Fine-tuning BERT-based language model to overcome gender-bias

Fine-tuning BERT-based language model to overcome gender-bias

Transformer-based language models such as BERT, and GPT-x has pushed the state-of-the-art on many tasks including language modeling. However, thorough examination [1] of these models has shown their biases toward specific genders, events, etc. For instance, in the sentence “David is driving a car”, almost even attention is paid to different parts. Nonetheless, this does not hold for “Mary is washing the dishes”, in which model is considerably focused on the name “Mary”. We think that by refining the loss function and modifying the training schedule, this artifact might be resolved. We expect a nearly bias-free model to output the same probability for plausible candidates of a masked token.

[1] Do Neural Language Models Overcome Reporting Bias? (

2. Language

The model will be trained in English.

3. Model

We intend to use the bert-base-uncased model.

4. Datasets

We aim to use common datasets used for pre-training of BERT, BookCorpus, and English Wikipedia.

Possible links to publicly available datasets include:

5. Training scripts

We had a similar experience of fine-tuning a BERT model for the task of sentiment analysis and language modeling, and we hope by small modifications to our previous codes training for the new objective will be possible.

6. Challenges

There are two central challenges in this project: First, we need to devise a decent loss function for the training to effectively minimize the bias. Second, if redefinition of the bias did not help, we need to train the model from scratch with newly added tokens, plus the new loss function.

7. Desired project outcome

We want to test the model on the task of masked language modeling and hope to see bias-free predictions for masked tokens.

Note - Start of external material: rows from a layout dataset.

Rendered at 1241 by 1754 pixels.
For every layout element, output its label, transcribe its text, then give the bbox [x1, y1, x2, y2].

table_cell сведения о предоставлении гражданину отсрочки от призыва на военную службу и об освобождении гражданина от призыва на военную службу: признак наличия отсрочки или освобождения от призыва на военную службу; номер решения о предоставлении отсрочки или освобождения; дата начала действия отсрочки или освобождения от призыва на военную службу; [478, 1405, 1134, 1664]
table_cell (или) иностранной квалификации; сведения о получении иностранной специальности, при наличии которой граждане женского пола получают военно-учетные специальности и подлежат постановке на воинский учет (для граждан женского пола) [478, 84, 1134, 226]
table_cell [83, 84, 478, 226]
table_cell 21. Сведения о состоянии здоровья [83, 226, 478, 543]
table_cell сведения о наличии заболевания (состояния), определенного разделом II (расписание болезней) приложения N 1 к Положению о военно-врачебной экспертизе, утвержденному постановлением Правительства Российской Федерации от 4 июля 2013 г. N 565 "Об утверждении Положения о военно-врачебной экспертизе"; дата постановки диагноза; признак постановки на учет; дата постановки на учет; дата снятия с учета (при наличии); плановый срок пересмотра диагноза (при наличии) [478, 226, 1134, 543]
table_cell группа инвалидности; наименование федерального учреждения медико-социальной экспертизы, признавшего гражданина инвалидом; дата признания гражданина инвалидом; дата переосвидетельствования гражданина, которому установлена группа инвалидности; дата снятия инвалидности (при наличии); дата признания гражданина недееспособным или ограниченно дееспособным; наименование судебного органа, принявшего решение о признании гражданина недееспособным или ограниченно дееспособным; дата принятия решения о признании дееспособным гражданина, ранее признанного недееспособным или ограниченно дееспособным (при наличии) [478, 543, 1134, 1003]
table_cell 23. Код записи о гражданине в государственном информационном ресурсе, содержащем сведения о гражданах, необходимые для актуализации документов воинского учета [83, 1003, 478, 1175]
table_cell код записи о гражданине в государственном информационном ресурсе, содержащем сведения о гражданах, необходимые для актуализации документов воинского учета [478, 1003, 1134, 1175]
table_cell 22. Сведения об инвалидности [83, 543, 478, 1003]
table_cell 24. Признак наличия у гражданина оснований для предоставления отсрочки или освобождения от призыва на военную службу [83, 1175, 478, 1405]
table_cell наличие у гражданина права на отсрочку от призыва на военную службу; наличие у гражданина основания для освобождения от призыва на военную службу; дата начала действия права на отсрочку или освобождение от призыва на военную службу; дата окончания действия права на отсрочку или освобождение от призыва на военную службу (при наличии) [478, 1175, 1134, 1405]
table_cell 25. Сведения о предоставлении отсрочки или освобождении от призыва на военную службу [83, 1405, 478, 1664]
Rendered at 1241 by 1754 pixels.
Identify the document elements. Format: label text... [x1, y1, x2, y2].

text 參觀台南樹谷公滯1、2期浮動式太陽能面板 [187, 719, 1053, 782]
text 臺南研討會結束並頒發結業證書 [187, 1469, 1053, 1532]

you have addressed an interesting subject in which I’m utterly enthusiastic to participate.
as you mentioned earlier, it is good to add a new token for genders to tackle the reported bias.

1 Like

In my point of view, there seems to be an unfilled gap in such areas which must be scrutinized by a great devotion in this discipline, I assert my motivation to this cutting edge topic with great interest to see its results and further applications.

1 Like

I am very curious whether this could be solved on the model-side rater than on the data side. It is a decades-old saying “garbage goes in, garbage goes out”. If your data contains biased data, the model will contain and even amplify such bias. You are suggesting that this problem can be programmatically solved without a hit on the actual performance of the model. To me that sounds counter-intuitive (the model performs “so well” because it can reproduce the bias in the data) but I would love to be proven wrong.

Good luck!

1 Like

Glad to hear that mate !

1 Like

Hey Bram, thank you for your interest! I agree that these models are good since they adapt well to the data. There are two options on the model-side: First, fundamental changes in the neural structure of the net. Second, modification of training schedule. The first option is not reasonable as current models already perform well. For the training schedule, the combination of recently developed self-supervised learning techniques and a new loss function looks promising.